Research Briefing
| Aug 8, 2023
Top themes for the Chinese economy in H2

We recently received many questions on China’s growth trajectory given the recent twists and turns in onshore activity and policy signals. The key themes that were top of mind in our conversations are the outlook for China and policymakers’ likely stimulus response, the global outlook including risks from elevated US-China geopolitical tensions, and emerging growth drivers within the new technology and energy spheres.
What you will learn:
- China’s weak demand follow-through in Q2 can be attributed to its relatively contained demand-side stimulus during Covid, years of regulatory tightening, and an ongoing housing correction. In response, authorities are shying away from cookie-cutter big stimulus and opting for prudent, targeted policy easing – a positive development in our view. An improving in underlying demand conditions could also stem disinflationary pressures. We expect China’s CPI / PPI to come in at 0.5% / -3.5% this year.

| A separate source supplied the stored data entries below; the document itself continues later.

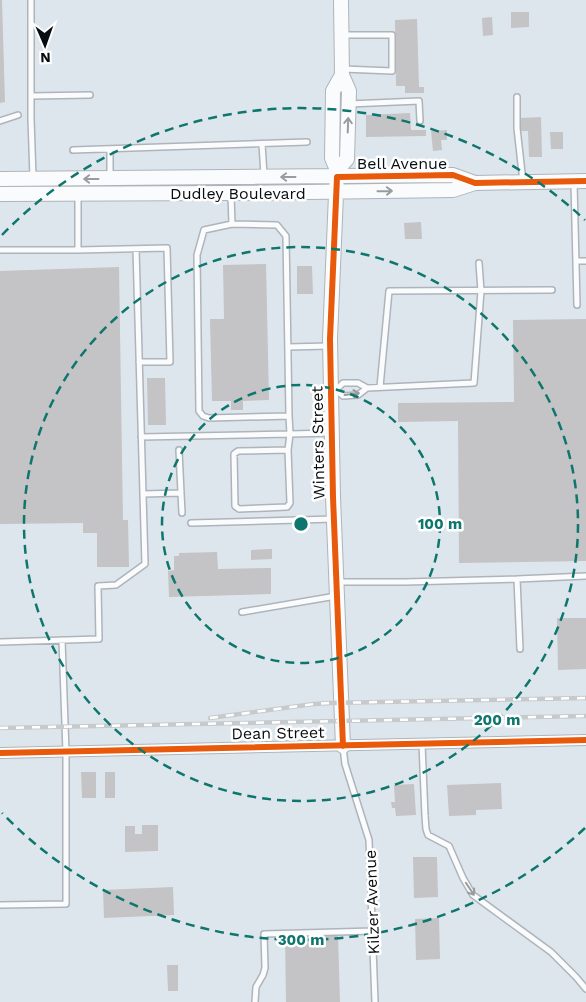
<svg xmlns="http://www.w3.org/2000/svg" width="586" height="1002" font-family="'Work Sans',sans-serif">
	<rect width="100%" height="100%" fill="#dee6ed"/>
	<path fill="#c4c3c5" d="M0 0H2L5 102 0 103Z
		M511 12H529V27L511 28Z
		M492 17 493 35 483 36 482 18Z
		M417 19 419 87H424V93H405V86H396L395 20Z
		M410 113 411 130H426V136L366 137V115Z
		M541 117 542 157H529L528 131H520L519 118Z
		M447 130V140H441L442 150 433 151 431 131Z
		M550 132H563V149H551Z
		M421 222 422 239H405L404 223Z
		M266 264 269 400 243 401V410H231V401H212L210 319H224L223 265Z
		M297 266H312L313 294H297Z
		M119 267 123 520H128L129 567H97V533H83V523L0 524V271Z
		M586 319V561L459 563 458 421 398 422V403L514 402 513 320Z
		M147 378H165L166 425H148Z
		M269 549H272V559L251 560V550Z
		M217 552 218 569 271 568V594L169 597 168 571 174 570V556H179V553Z
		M557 618H586V669L558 670Z
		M81 772H96V798H82Z
		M105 772H115V798H105Z
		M501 783 502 809 476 810V815L449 816 447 785Z
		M414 784 416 815 396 816 395 808H392L391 802H395L394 785Z
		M142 825H158V851L125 852V826H135V834H142Z
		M413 857H437L438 897 414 898Z
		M173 887 174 915 104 918 103 890Z
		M439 918 440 959 416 960 415 919Z
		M338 935 340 1002H286L285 936Z
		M167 965H178V991H168Z"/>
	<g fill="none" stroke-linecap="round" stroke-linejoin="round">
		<defs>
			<path id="lane" d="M31 0V119L33 177
				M342 35H392V71L343 69
				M31 96 90 95
				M517 97V128L523 182
				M349 104 419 101 420 121
				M0 121 18 115
				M262 144 264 175
				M110 149V176
				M73 150 307 142
				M574 182 577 305
				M78 194V250
				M231 195 232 224
				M232 224 277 225 286 236 289 416 209 418 203 416 199 411 197 255 204 230Z
				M0 250H78L167 248 170 362H139
				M577 261H586
				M288 347 329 346
				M380 387 389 291 552 290
				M332 390H336L343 396 358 395 367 388 474 383 481 291 479 263
				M336 390 343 383H358L367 388
				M289 416 290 434 330 433
				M141 437 290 434 288 450 290 503 287 507 239 509 235 506 234 454 238 451 288 450
				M181 493 182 513
				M143 494 181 493 179 450
				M191 523 334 519
				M517 579 586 576
				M337 582H405L517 579 520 649
				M242 612 336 596
				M0 642 99 639 98 586 116 585 145 564 136 249
				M422 744 425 816 426 829 428 835 449 846 463 878 473 895 551 952 576 977 586 989
				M343 747 345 764 369 840 375 1002
				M0 905 66 904V752L62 640
				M255 1002 256 987 263 975 265 968 264 934 373 931"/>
			<path id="street" d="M0 753 586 740"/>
			<path id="secondary" d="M342 75 333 91 332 158 337 170 330 339 333 497 343 746
				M337 170 347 159 349 91 342 75 341 0
				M0 179 453 175 475 183 586 181
				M0 194 231 193 453 190 475 183"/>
		</defs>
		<use href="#lane" stroke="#aeb4ba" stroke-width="8"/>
		<use href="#street" stroke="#aeb4ba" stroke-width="12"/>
		<use href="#secondary" stroke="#aeb4ba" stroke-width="16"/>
		<use href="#lane" stroke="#fafbfc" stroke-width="5"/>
		<use href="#street" stroke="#fafbfc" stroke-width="10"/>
		<use href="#secondary" stroke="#fafbfc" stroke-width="14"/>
		<defs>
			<path id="rail" d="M210 718 314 704 330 703 586 698
				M0 728 586 716"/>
		</defs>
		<use href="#rail" stroke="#c7cacc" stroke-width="4.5"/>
		<use href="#rail" stroke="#fff" stroke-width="2.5" stroke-dasharray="8" stroke-linecap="butt"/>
		<defs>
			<path id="cycleway" d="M343 746 333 497 330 339 337 177 453 175 475 183 586 181
				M0 753 586 740"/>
		</defs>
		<use href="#cycleway" stroke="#fff" stroke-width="9"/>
		<use href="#cycleway" stroke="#e8590c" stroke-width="6"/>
	</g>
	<defs><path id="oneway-shaft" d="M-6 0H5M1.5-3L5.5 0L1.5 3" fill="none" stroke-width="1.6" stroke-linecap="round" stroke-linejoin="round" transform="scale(1.25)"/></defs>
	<g stroke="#999c9e">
		<use href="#oneway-shaft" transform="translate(348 125) rotate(-88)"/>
		<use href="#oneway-shaft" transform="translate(288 177) rotate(180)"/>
		<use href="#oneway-shaft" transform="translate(91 179) rotate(180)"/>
		<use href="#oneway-shaft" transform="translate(385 191) rotate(-1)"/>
		<use href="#oneway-shaft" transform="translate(352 394) rotate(-7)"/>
		<use href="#oneway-shaft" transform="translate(470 889) rotate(56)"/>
	</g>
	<g fill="none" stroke="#0f766e" stroke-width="2.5" stroke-dasharray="9 6">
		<circle cx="301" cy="524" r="139"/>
		<circle cx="301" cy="524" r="277"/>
		<path d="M585 828A416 416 0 0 1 2 813M2 235A416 416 0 0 1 585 220"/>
	</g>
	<g text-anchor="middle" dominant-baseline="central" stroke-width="5" stroke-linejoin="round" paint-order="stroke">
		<g font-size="16" fill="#080d11" stroke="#fff">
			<text x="402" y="163">Bell Avenue</text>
			<text x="238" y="193">Dudley Boulevard</text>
			<text transform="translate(318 443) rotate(-91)">Winters Street</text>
			<text transform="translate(278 733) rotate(-1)">Dean Street</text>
			<text transform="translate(372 902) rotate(-92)">Kilzer Avenue</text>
		</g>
	</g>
	<circle cx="301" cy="524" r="8" fill="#0f766e" stroke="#fff" stroke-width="2.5"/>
	<g font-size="15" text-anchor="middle" font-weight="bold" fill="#0f766e" stroke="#fff" stroke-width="5" stroke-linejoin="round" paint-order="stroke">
		<text x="440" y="529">100 m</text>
		<text x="497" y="725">200 m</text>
		<text x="301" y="945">300 m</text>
	</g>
	<g transform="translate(45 45) rotate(178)" stroke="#ffffff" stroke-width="4" paint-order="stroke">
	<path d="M0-4L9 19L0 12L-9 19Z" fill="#080d11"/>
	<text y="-8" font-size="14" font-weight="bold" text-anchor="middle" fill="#080d11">N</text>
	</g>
</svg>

- The backdrop for China’s external demand could get worse, as the global pass-through from tighter monetary policy and financial conditions to activity and inflation becomes more complete. So, we expect Chinese goods exports in volume-level terms to only pick up in Q1 next year.
- US-China geopolitical tensions are now a top-cited risk among market participants, with recent advanced semiconductor technology bans as concrete signs of floundering relations between the two. As campaigning for 2024 begins in earnest in the US and Taiwan, the risk is that US foreign policy could turn more hawkish on China.